_WHAT YOU SHOULD DO_
Between the line containing "index mcp: (169, 148)" and the line containing "middle dip: (788, 664)" lies a run of lines; give that run again exactly, with both of those lines, and nothing else from the entries below.

INFORMATION below:

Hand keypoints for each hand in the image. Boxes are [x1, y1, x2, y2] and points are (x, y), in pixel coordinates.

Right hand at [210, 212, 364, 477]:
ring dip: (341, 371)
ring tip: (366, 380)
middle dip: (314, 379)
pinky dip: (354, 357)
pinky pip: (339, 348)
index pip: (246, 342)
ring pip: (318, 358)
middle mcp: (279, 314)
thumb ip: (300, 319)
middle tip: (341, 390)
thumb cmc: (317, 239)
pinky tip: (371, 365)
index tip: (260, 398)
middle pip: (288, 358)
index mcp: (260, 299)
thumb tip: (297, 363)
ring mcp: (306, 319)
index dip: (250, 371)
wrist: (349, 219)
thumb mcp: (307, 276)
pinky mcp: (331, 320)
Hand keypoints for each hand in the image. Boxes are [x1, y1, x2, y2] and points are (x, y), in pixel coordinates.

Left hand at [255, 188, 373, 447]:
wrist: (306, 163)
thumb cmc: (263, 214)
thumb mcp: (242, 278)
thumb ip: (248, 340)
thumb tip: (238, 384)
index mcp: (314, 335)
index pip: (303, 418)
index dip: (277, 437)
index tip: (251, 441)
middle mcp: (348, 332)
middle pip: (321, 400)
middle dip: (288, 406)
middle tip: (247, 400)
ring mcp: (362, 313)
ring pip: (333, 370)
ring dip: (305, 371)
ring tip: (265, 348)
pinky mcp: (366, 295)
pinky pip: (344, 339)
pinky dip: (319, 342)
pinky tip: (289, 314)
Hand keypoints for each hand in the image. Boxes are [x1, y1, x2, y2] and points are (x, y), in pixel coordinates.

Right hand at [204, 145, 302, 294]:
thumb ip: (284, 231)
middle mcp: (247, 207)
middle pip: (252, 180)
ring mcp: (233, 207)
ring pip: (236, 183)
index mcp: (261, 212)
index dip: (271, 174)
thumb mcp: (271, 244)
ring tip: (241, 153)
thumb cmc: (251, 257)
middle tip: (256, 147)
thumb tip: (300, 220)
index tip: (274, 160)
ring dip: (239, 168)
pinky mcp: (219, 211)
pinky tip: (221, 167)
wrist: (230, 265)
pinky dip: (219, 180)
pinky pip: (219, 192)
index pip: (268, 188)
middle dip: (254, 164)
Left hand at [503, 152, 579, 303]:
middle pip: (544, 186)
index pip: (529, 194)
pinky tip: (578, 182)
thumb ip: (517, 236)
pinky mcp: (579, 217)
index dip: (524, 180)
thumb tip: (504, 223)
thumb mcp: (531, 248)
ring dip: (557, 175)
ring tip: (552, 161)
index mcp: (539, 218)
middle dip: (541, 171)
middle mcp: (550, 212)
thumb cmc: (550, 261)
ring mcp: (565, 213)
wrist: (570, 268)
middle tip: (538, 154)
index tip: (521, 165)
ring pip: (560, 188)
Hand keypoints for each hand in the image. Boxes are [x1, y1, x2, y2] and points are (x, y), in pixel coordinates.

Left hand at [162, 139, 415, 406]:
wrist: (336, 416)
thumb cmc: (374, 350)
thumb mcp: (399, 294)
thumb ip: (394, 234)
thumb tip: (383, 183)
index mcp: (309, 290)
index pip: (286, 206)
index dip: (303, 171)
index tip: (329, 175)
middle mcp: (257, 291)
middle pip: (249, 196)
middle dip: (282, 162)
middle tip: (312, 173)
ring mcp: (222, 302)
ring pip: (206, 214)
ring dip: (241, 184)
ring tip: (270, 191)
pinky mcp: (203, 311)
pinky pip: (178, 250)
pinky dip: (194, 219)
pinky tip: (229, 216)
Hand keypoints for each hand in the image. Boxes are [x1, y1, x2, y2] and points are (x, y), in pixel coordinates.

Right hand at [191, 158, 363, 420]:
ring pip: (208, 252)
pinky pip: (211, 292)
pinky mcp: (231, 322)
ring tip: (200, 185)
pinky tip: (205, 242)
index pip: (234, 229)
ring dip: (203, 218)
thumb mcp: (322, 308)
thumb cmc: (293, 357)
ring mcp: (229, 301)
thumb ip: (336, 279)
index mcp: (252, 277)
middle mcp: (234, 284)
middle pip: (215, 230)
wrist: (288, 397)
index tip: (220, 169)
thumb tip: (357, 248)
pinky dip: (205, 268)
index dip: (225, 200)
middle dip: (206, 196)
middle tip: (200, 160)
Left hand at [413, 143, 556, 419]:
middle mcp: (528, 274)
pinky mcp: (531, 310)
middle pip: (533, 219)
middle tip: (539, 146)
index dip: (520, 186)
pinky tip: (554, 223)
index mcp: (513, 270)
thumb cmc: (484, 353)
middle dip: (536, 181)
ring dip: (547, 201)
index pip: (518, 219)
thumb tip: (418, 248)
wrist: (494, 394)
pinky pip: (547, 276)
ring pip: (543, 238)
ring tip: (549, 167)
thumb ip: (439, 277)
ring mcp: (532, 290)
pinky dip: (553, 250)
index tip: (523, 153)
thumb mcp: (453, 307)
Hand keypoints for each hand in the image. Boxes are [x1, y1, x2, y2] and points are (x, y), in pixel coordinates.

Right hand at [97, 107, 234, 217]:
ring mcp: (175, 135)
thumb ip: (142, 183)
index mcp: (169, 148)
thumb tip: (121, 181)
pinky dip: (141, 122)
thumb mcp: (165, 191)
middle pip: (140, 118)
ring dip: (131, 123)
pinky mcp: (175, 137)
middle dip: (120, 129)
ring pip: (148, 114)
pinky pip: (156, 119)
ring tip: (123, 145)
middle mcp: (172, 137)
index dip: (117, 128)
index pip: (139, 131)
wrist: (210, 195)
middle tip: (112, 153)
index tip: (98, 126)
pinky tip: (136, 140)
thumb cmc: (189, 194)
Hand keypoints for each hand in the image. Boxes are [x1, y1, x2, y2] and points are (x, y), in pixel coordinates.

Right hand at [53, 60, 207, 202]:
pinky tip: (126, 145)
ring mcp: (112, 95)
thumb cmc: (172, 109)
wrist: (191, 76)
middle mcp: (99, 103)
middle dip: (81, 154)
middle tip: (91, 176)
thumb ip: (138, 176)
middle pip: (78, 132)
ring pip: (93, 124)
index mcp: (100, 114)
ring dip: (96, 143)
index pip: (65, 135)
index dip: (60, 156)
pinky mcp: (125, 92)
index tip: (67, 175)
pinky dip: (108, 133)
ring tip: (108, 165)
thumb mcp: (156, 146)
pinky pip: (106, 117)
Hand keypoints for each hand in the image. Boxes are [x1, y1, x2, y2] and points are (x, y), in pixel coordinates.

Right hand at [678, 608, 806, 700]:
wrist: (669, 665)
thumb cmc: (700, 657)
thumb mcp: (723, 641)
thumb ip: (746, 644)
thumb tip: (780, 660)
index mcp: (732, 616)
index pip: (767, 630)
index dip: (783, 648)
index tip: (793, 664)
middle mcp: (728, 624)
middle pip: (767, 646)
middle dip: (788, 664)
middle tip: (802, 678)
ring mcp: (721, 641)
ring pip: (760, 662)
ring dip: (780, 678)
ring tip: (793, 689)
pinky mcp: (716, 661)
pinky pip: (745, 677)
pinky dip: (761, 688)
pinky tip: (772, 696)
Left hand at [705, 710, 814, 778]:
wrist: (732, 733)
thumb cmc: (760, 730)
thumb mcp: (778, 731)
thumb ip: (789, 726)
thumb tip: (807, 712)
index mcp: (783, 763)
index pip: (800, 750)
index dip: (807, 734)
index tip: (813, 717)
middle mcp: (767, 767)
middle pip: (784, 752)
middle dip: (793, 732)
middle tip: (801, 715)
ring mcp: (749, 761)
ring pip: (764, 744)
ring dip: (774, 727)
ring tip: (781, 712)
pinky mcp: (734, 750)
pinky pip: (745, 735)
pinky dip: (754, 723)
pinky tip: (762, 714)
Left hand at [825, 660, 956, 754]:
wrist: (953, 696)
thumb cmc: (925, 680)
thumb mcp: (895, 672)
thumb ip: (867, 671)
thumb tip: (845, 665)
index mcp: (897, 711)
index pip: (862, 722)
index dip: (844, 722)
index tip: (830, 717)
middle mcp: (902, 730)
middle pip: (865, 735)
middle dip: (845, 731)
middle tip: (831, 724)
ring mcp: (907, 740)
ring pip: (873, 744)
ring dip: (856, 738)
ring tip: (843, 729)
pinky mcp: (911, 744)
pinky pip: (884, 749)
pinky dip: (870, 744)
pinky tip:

End of INFORMATION.

_SOLUTION_
index mcp: (169, 148)
thumb tip: (121, 181)
pinky dip: (141, 122)
thumb mcp: (165, 191)
middle pip: (140, 118)
ring dip: (131, 123)
pinky mcp: (175, 137)
middle dip: (120, 129)
ring pip: (148, 114)
pinky pip: (156, 119)
ring tip: (123, 145)
middle mcp: (172, 137)
index dip: (117, 128)
index pip: (139, 131)
wrist: (210, 195)
middle tip: (112, 153)
index tip: (98, 126)
pinky tip: (136, 140)
thumb cmc: (189, 194)
Hand keypoints for each hand in the image. Boxes are [x1, y1, x2, y2] and points are (x, y), in pixel coordinates.

Right hand at [53, 60, 207, 202]:
pinky tip: (126, 145)
ring mcp: (112, 95)
thumb cmc: (172, 109)
wrist: (191, 76)
middle mcp: (99, 103)
middle dip: (81, 154)
middle tip: (91, 176)
thumb ip: (138, 176)
middle pip: (78, 132)
ring pip: (93, 124)
index mcp: (100, 114)
ring dip: (96, 143)
index pip: (65, 135)
index dip: (60, 156)
pinky mcp: (125, 92)
index tip: (67, 175)
pinky dip: (108, 133)
ring tip: (108, 165)
thumb mcp: (156, 146)
pinky pip: (106, 117)
Hand keypoints for each hand in the image. Boxes are [x1, y1, x2, y2] and points are (x, y), in pixel coordinates.

Right hand at [678, 608, 806, 700]:
wrist: (669, 665)
thumb cmc: (700, 657)
thumb mcp: (723, 641)
thumb ip: (746, 644)
thumb tip: (780, 660)
index mcp: (732, 616)
index pip: (767, 630)
index dip: (783, 648)
index tip: (793, 664)
middle mcp: (728, 624)
middle pip: (767, 646)
middle dip: (788, 664)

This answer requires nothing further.